Ela lembrou que seu pai acompanhou o declínio da democracia brasileira nos últimos anos “e lamentou muitíssimo um governo que desconstruiu internamente a nossa democracia”. Por outro lado, disse ela, “seu lado realista de diplomata e intelectual interpretava esse declínio democrático como uma fase que acontece em nosso ciclo histórico, que ele chamava de luzes e trevas”, afirmou.
Junto com seu pai e sua mãe, que ainda está em atividade intelectual, eles conversaram sobre a preocupação de resguardar um legado, não apenas físico — como a biblioteca do casal —, “mas de resguardar a preocupação pública e prática”. Segundo ela, o instituto entende que cultura tem um componente prático: “cultura em seu sentido mais amplo, de conhecimento e expressão artística, patrimônio de um povo e uma comunidade”. “A cultura tem um poder fenomenal de capacitar seres humanos”, acrescenta. “Algo que a própria Lei Rouanet resguarda. Ela é ao mesmo tempo um manifesto iluminista, um documento que protege e resguarda tanto o particular quanto o universal. Essa é a missão do Instituto, através de ações e parcerias como esse colóquio, repensar um pouco os contextos sociais, políticos e históricos em que vivemos. Devemos aproveitar aquilo que o iluminismo tem de positivo, defender causas democráticas como igualdade social. O legado iluminista não precisa ser o legado do século XVII enraizado no tempo e no espaço; existem ideais que nós podemos resguardar, repensar e recontextualizar.” Segundo Adriana, a igualdade de gênero e de raça são questões nas quais ela particularmente se empenha, por isso a parceria com o evento que está se dando ao mesmo tempo com o II Vozes Negras na Filosofia.
Psicanálise e Filosofia
A primeira mesa de debates após a abertura do evento foi sobre “Psicanálise, Recepção e Iluminismo”, com moderação da psicanalista e doutoranda Danielle Barbosa (IEL), composta pelos professores Marco Heleno Barreto da Faculdade Jesuíta de Filosofia e Teologia (Faje) e Richard Symanke da Universidade Federal de Juiz de Fora (UFJF).
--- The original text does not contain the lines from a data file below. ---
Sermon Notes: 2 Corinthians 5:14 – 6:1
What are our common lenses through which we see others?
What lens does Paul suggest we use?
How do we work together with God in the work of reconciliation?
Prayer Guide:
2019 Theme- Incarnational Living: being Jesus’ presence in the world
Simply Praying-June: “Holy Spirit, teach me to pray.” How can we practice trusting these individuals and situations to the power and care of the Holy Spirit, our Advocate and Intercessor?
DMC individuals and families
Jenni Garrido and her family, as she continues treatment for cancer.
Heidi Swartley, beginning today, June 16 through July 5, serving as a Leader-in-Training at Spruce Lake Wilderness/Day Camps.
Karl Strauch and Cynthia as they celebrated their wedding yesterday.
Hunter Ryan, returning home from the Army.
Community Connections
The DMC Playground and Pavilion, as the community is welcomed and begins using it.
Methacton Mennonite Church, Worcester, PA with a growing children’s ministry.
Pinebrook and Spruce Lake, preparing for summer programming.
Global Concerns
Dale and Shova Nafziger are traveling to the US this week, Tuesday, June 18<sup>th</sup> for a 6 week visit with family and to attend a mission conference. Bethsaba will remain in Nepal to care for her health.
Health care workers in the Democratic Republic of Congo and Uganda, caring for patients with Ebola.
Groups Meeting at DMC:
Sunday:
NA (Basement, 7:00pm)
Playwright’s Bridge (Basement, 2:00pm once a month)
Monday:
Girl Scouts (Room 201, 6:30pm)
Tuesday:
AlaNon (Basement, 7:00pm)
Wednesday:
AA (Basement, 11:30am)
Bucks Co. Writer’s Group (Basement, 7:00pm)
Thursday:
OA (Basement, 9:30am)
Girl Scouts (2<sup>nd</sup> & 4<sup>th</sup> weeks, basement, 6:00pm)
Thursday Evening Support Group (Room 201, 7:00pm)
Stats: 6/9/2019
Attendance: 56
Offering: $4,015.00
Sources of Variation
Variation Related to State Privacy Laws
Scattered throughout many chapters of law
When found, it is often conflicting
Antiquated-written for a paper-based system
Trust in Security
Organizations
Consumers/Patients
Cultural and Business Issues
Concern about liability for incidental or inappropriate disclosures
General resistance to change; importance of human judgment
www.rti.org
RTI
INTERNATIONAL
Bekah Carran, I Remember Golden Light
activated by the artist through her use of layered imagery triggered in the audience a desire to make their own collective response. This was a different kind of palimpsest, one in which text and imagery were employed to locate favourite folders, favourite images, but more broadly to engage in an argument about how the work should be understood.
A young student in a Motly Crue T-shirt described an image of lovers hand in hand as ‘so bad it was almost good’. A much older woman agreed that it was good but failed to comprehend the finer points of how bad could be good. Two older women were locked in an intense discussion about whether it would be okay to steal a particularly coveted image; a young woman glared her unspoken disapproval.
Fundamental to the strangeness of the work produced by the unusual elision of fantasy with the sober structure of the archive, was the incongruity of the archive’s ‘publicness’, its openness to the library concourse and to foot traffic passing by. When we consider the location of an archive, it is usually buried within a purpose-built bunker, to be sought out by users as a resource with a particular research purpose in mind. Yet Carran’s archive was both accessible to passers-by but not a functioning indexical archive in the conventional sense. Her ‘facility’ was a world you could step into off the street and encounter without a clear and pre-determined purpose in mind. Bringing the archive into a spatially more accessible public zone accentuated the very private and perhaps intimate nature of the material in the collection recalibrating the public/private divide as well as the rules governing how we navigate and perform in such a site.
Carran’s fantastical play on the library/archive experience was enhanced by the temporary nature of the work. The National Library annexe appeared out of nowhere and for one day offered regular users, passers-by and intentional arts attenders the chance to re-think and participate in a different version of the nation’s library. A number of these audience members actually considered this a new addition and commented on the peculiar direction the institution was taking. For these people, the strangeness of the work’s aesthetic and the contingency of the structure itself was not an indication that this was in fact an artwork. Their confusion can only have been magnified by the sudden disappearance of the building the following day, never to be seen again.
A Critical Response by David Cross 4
Para Barreto, o debate sobre iluminismo é fundamental “dentro de uma época que é anti-iluminista”. Recuperar ideais “perdidos ou mal interpretados do Iluminismo” e celebrar um pensador brasileiro da estatura de Sérgio Rouanet são importantes iniciativas do colóquio, porque permitem que a reflexão chegue mais perto da sociedade. “Não podemos ter muita expectativa quanto ao impacto imediato, mas o importante é não deixar apagar uma chama valiosa de reflexão e de diagnóstico do nosso tempo”.
O professor Symanke destacou o perfil raro de Sérgio Paulo Rouanet dentro da intelectualidade brasileira, de um intelectual que participa ativamente da vida pública, “não só com cargos do governo, mas na disseminação do conhecimento, escrevendo na imprensa, participando de eventos em diversos setores, como psicanálise, literatura, filosofia, artes”. Segundo o professor, Rouanet primava pelo exemplo de como tornar um pensamento intelectual mais acessível a um público mais amplo, “de maneira que as ideias possam ter uma repercussão social”. Outra importante iniciativa do colóquio, disse Symanke, é discutir a produção filosófica nacional.